La pression monte pour réformer la CEDEAO

La pression monte pour réformer la CEDEAO

La Communauté économique des États de l’Afrique de l’Ouest (CEDEAO) est confrontée à l’une de ses pires crises. La situation s'est aggravée avec l'annonce du retrait des trois pays du Sahel, à savoir le Mali, le Niger, le Burkina Faso, qui accusent l'organisation d'avoir failli à sa mission.

Le Sénégal a rejoint cette liste des mécontents. Le nouveau président Bassirou Diomaye Faye, qui se considère comme un panafricaniste, réfléchit déjà aux réformes de la CEDEAO.

S'adressant à DW, le politologue nigérian Dicko Abdourahamane défend également la nécessité d'un changement. Car si rien n’est fait face à la situation actuelle de l’organisation, cela pourrait conduire à sa « disparition systématique ».

« Dans le contexte actuel où les Etats africains commencent à envisager une nouvelle vision, parfois de la conception même des Etats républicains, je pense que la refondation de la CEDEAO ne sera possible que si ces Etats s'unissent et s'impliquent véritablement dans ce sens. « .

Pour le militant guinéen Carlos Pereira, une vision panafricaniste peut conduire à l'émancipation de la région : « Si nous voulons suivre les agendas de ces pays, nous devons changer les régimes. Les peuples des autres pays de la communauté doivent choisir un projet politique qui soit conforme aux nouvelles exigences de l'Afrique, notamment aux nouvelles exigences de la région », affirme-t-il.

Le journaliste Hamidou Sagna alerte cependant sur la nécessité pour d'autres Etats de suivre l'exemple de la démocratie sénégalaise. « Si on met le concept de démocratie en premier et le concept d'économie en second, si on arrive à faire ce lien, je pense qu'on peut imaginer une CEDEAO réformée et absolument solide au service des Etats et des populations », commente le Sénégalais.

Retour à la CEDEAO ?

Le panafricaniste Carlos Pereira pense qu'il est possible de convaincre le Mali, le Niger et le Burkina Faso de rejoindre l'organisation et de mettre en œuvre une vision plus centrée sur la sous-région. Mais le politologue nigérien Dicko Abdourahamane estime que ce sera une tâche très difficile puisque les trois pays, gouvernés par la junte militaire, ont créé une alliance alternative, baptisée Alliance des États du Sahel (AES).

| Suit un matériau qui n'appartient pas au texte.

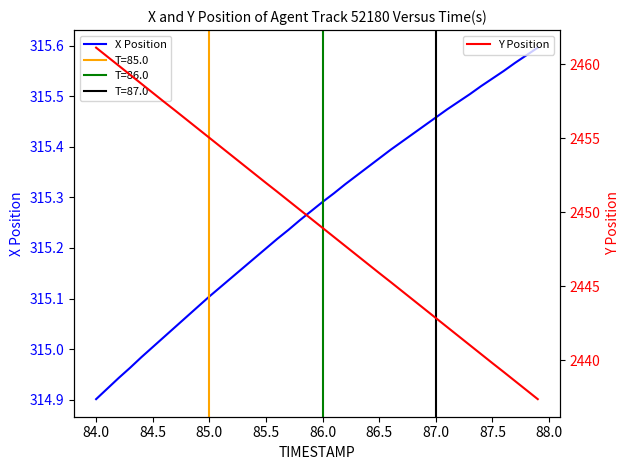

What is the value of the X Position point at the 15th from the left?

315.2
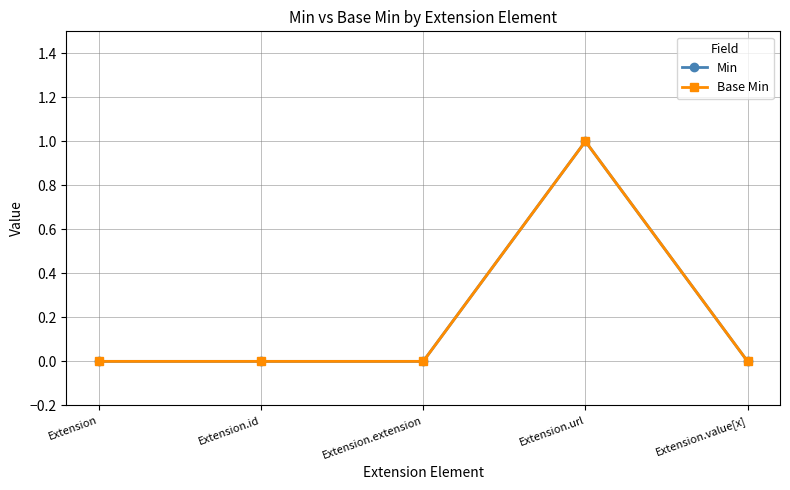

Is this an area chart (filled region under the line)?

No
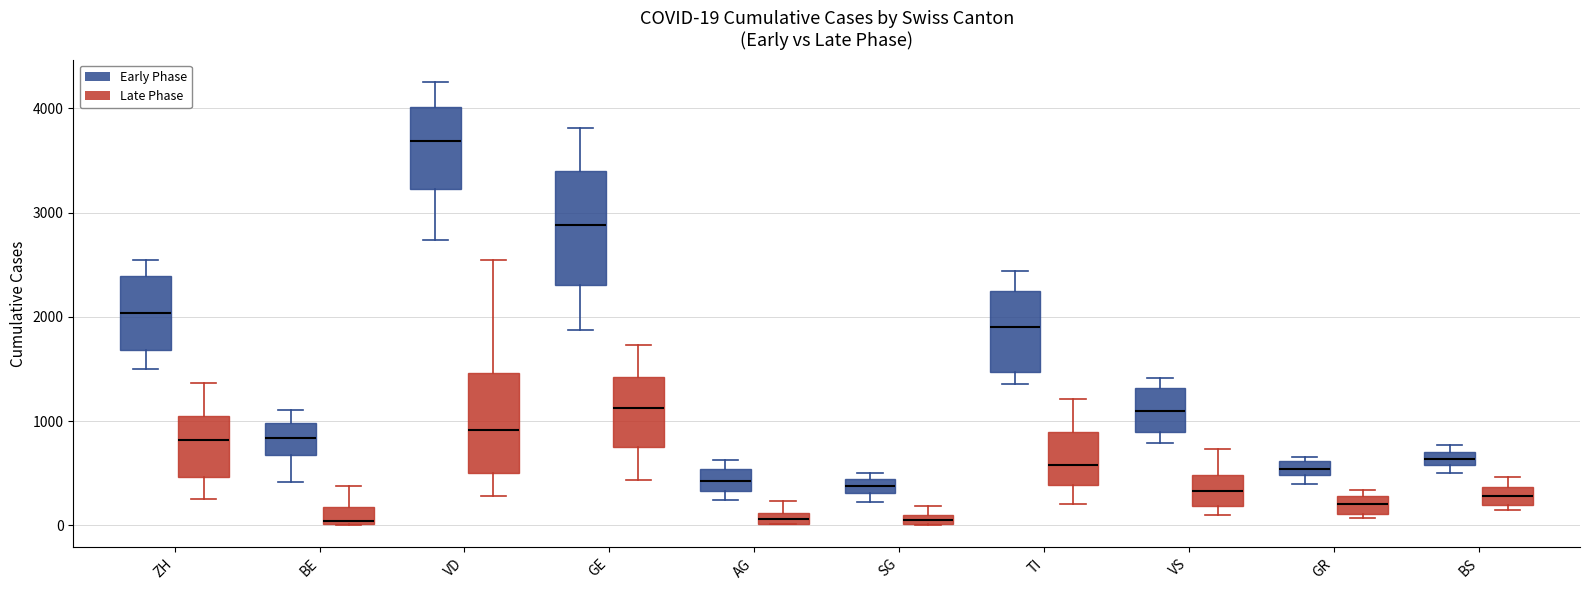

Comparing the boxes themselves (not the whiskers), which one is the tallest?

GE (Early Phase)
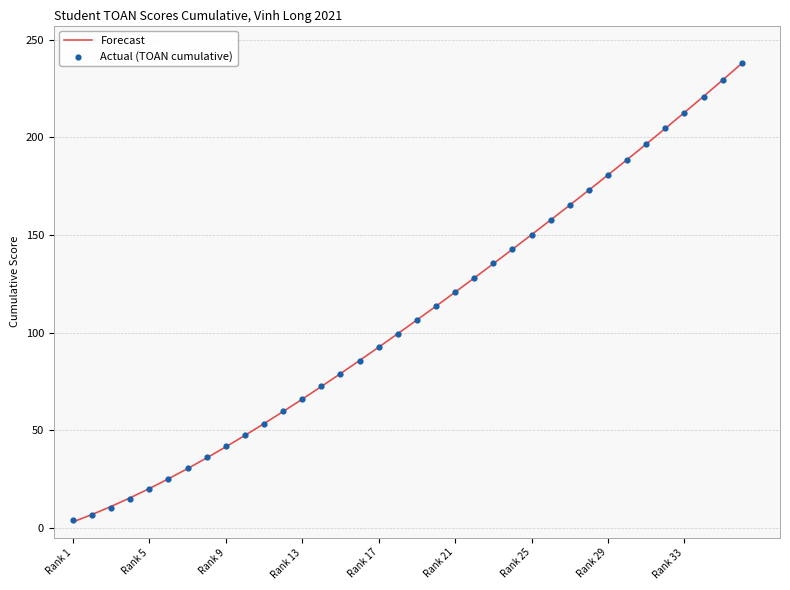

What is the total value across all series at 14?

157.8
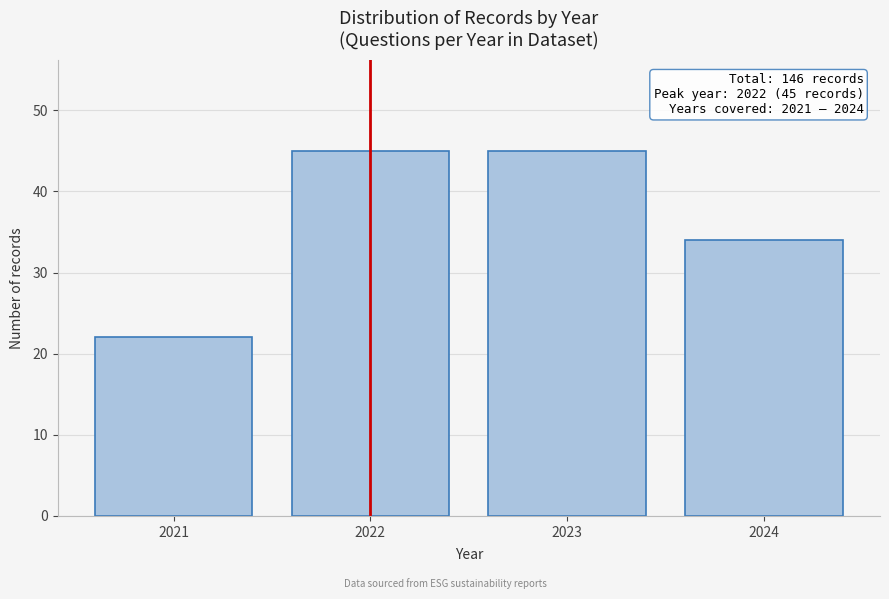

Reading left to right, what are all the values shown in this chart?

22	45	45	34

« Si le Niger, le Burkina Faso et le Mali acceptaient de revenir, ils tourneraient le dos à ce nouveau projet politique, créé pour résoudre l'échec de la CEDEAO. Ces pays accepteront peut-être de revenir, mais ce sera au nom de l'AES », dit Abdourahamane.

Le journaliste sénégalais Hamidou Sagna pointe également la difficulté de convaincre les trois Etats de revenir dans la CEDEAO.

« (Les trois) ont apprécié le fait que les nouvelles autorités sénégalaises aient une opinion positive d'eux, et forcément il peut y avoir des points de convergence, mais je pense qu'il sera très difficile que ces points de convergence aboutissent à un retour définitif de ces pays à la CEDEAO. »

Nouvelle monnaie communautaire ?

Parmi les réformes souhaitées par le nouveau président du Sénégal figure également la création d'une monnaie nationale en remplacement du franc CFA, utilisé dans les anciennes colonies françaises.

La CEDEAO a un projet de lancement d'une monnaie unique pour la communauté, baptisée « ECO ». Mais « si l'on regarde les ambitions politiques de la Cedeao, c'est un projet très instable et on comprend aisément que l'ECO ne sera pas très loin du faible CFA », comprend Dicko Abdourahamane.

L'analyste nigérien estime donc qu'il est nécessaire de créer une banque centrale, afin que les Etats puissent être plus indépendants.

Carlos Pereira commente que changer de monnaie par pays ne sera pas durable pour la communauté : « Nous ne pouvons pas penser que nous allons avancer individuellement, nous devons avancer en bloc et créer une monnaie unique qui dignifiera davantage la zone ».

Approche de la Russie

Un autre point est que les trois pays qui ont décidé de quitter l’organisation en invoquant, d’une part, l’influence occidentale, c’est-à-dire celle de pays appartenant à la sphère de l’OTAN, se rapprochent de plus en plus de la Russie. Moscou a récemment fourni du matériel militaire au Burkina Faso, confronté depuis plusieurs années au terrorisme.

Carlos Pereira rappelle que « la Russie bénéficie de ce rapprochement avec l'Afrique et l'Afrique doit savoir profiter de ce rapprochement et (sortir) de cette dépendance à l'égard de l'Occident ».